[Layout coordinate data]
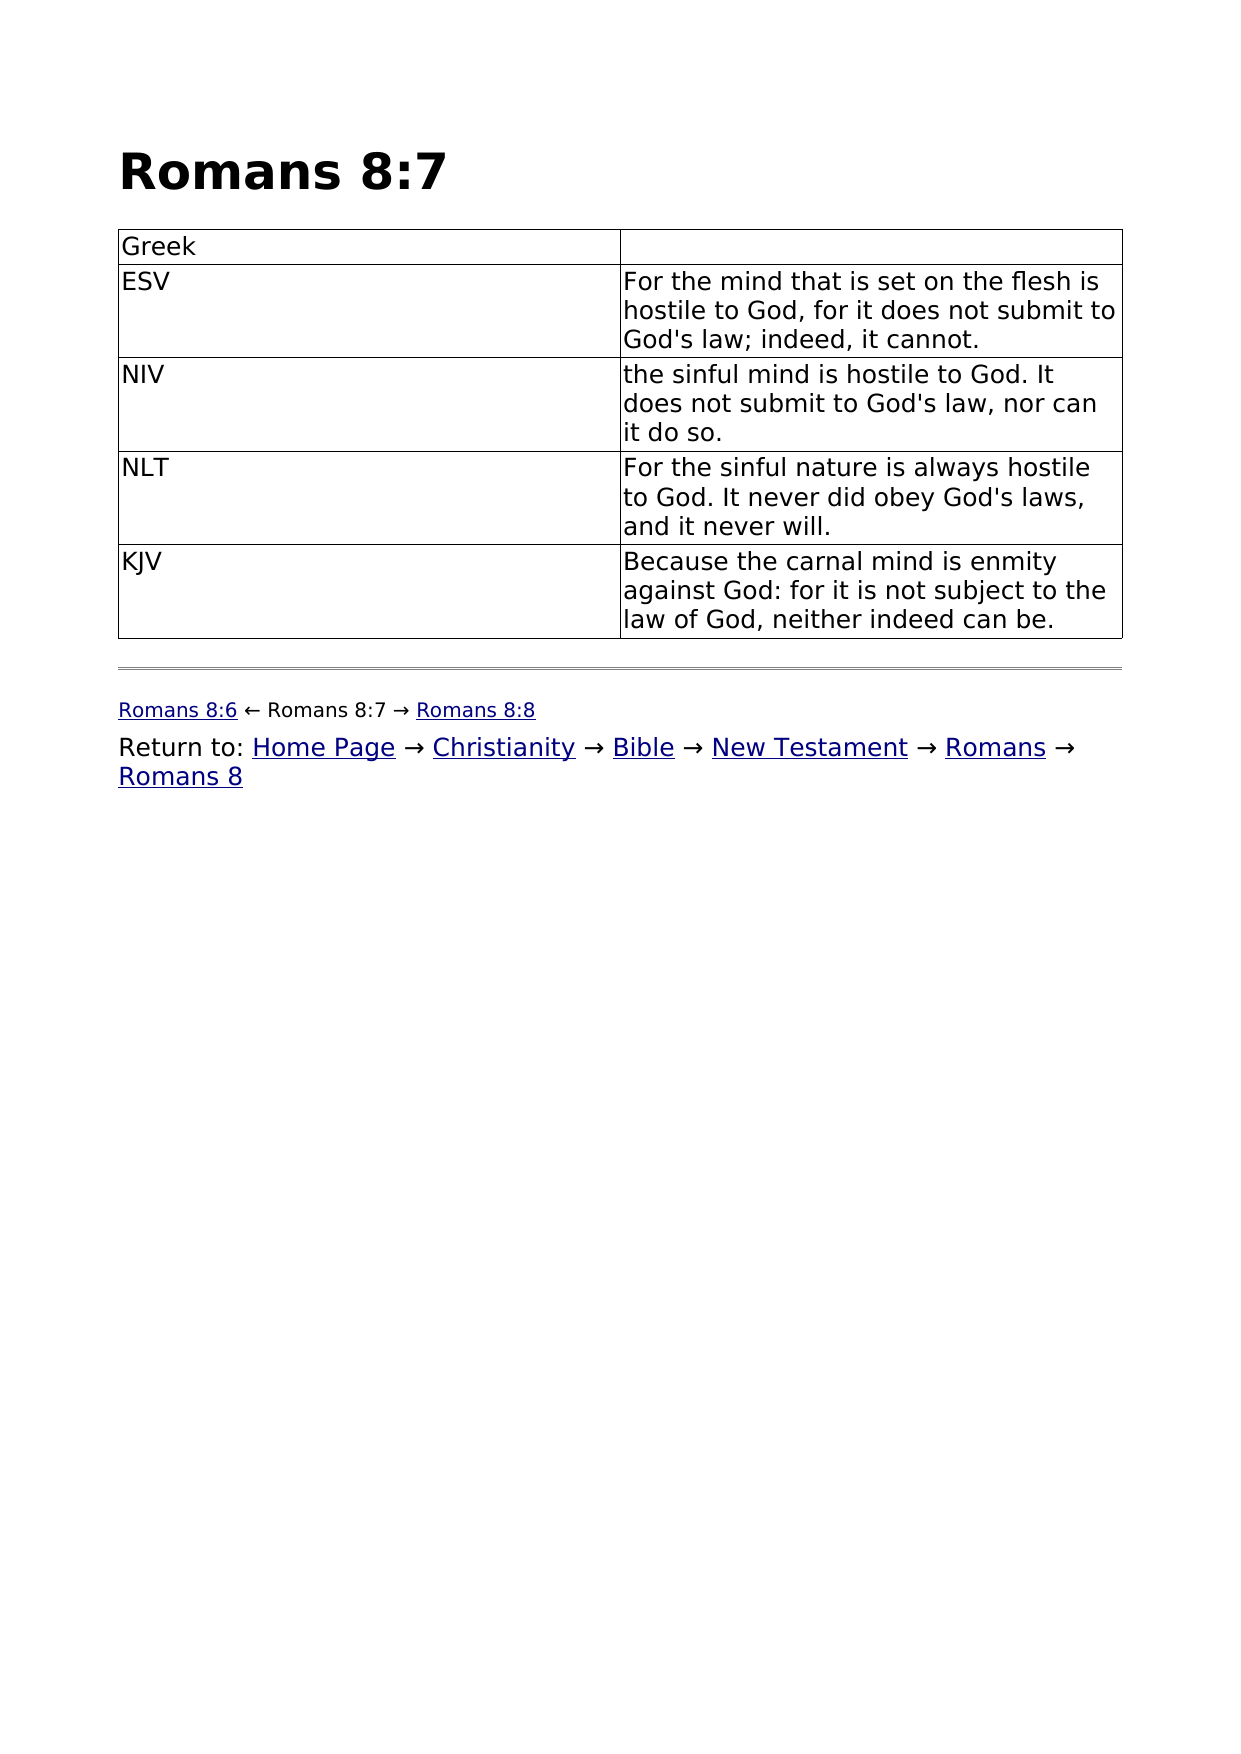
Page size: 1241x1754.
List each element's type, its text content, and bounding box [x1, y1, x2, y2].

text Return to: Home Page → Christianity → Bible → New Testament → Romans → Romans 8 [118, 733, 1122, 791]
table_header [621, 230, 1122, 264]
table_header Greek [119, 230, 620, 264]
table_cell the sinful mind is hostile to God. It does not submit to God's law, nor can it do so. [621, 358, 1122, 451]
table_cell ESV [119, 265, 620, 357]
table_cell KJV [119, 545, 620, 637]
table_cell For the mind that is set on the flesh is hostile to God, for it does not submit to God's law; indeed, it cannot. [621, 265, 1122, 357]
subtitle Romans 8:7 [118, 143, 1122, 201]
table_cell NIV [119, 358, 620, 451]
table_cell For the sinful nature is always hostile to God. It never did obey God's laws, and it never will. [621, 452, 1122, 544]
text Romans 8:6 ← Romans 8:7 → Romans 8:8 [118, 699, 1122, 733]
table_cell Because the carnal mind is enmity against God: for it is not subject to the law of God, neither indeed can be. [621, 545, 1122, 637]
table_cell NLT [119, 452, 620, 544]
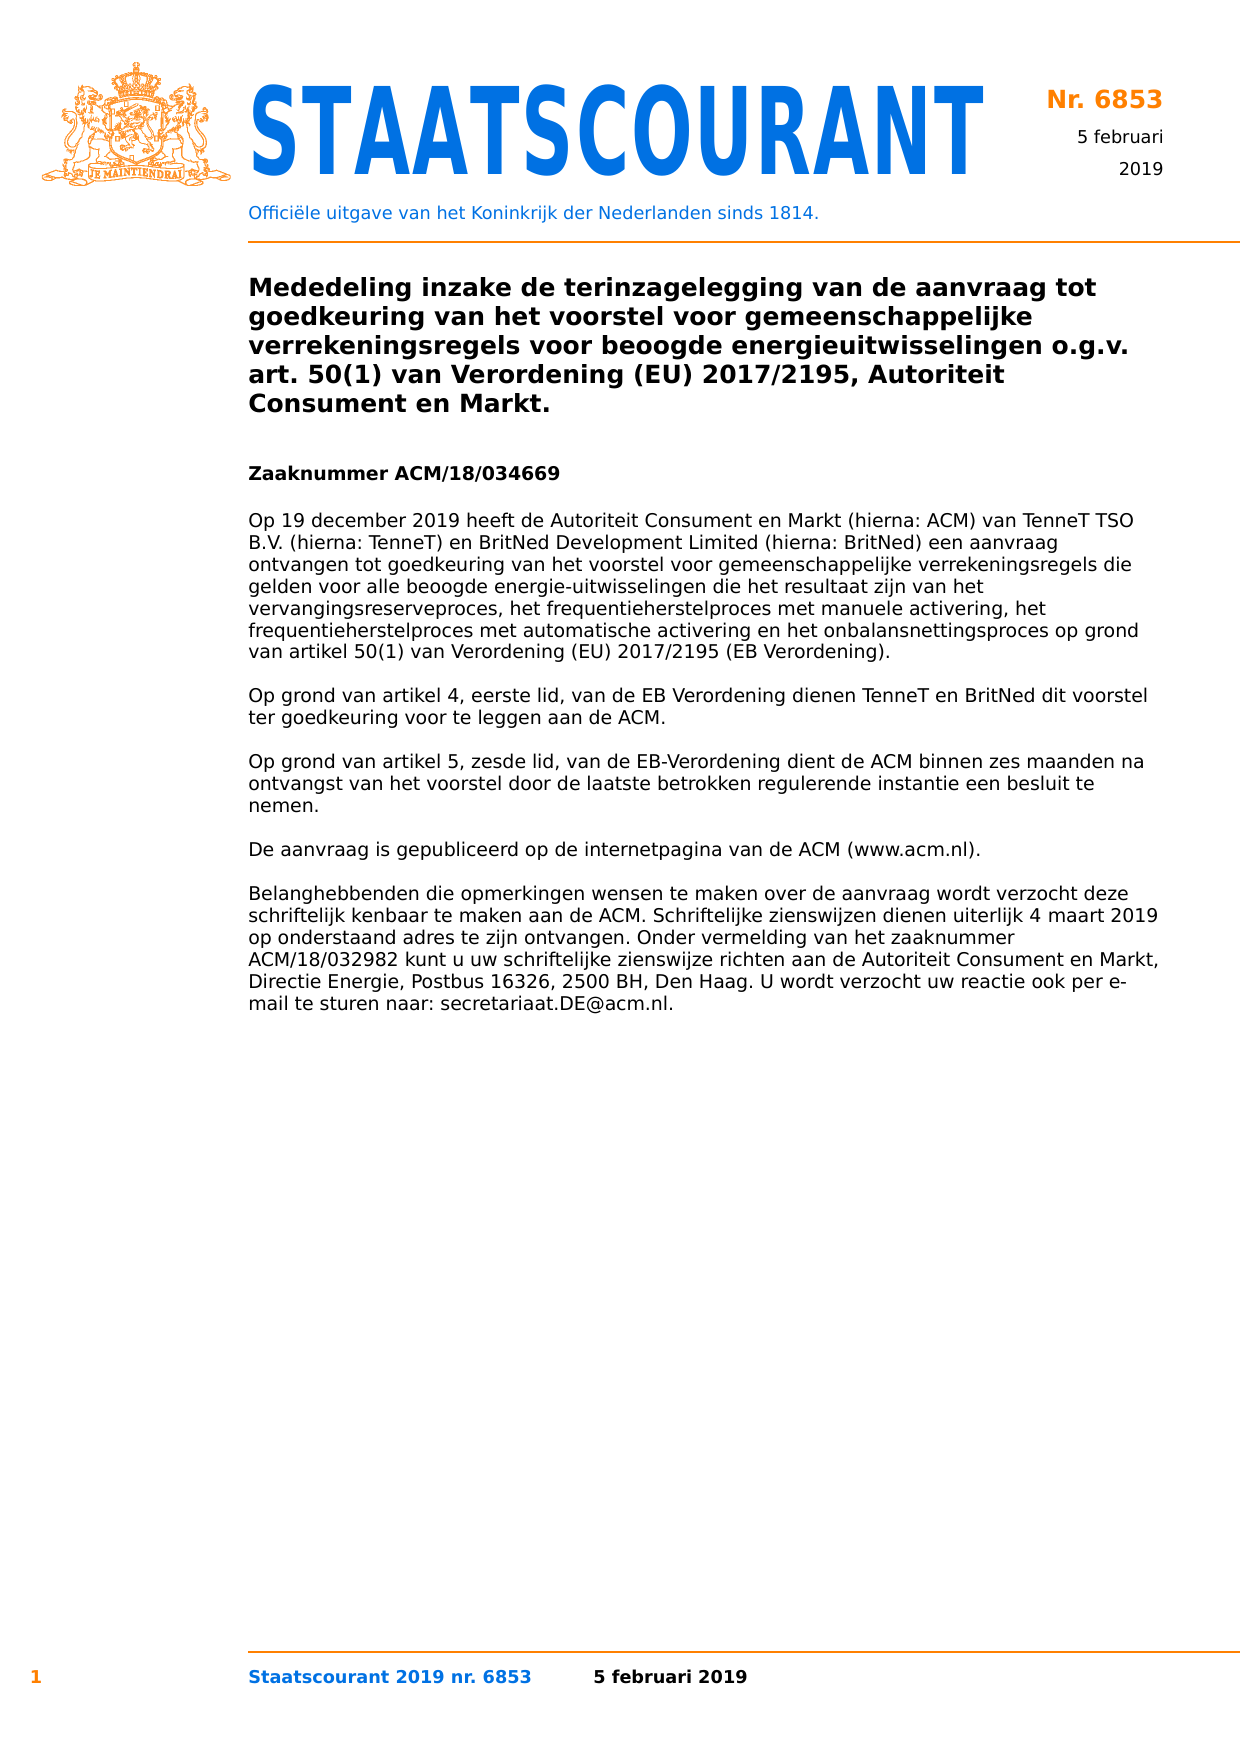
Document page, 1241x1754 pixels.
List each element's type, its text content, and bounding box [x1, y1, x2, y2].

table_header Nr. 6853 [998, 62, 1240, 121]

What to produce: Please rewrite the stretch of the listing from its start through the line containing "text Romans 8:6", both included, as a Markdown table with the columns No. and Line. Give each line its own row, and leave out blank lines and the pictures.

Result of this task:
| No. | Line |
|---|---|
| 1 | Page size: 1241x1754. |
| 2 | List each element's type, its text content, and bounding box [x1, y1, x2, y2]. |
| 3 | text Return to: Home Page → Christianity → Bible → New Testament → Romans → Romans 8 [118, 733, 1122, 791] |
| 4 | table_header [621, 230, 1122, 264] |
| 5 | table_header Greek [119, 230, 620, 264] |
| 6 | table_cell the sinful mind is hostile to God. It does not submit to God's law, nor can it do so. [621, 358, 1122, 451] |
| 7 | table_cell ESV [119, 265, 620, 357] |
| 8 | table_cell KJV [119, 545, 620, 637] |
| 9 | table_cell For the mind that is set on the flesh is hostile to God, for it does not submit to God's law; indeed, it cannot. [621, 265, 1122, 357] |
| 10 | subtitle Romans 8:7 [118, 143, 1122, 201] |
| 11 | table_cell NIV [119, 358, 620, 451] |
| 12 | table_cell For the sinful nature is always hostile to God. It never did obey God's laws, and it never will. [621, 452, 1122, 544] |
| 13 | text Romans 8:6 ← Romans 8:7 → Romans 8:8 [118, 699, 1122, 733] |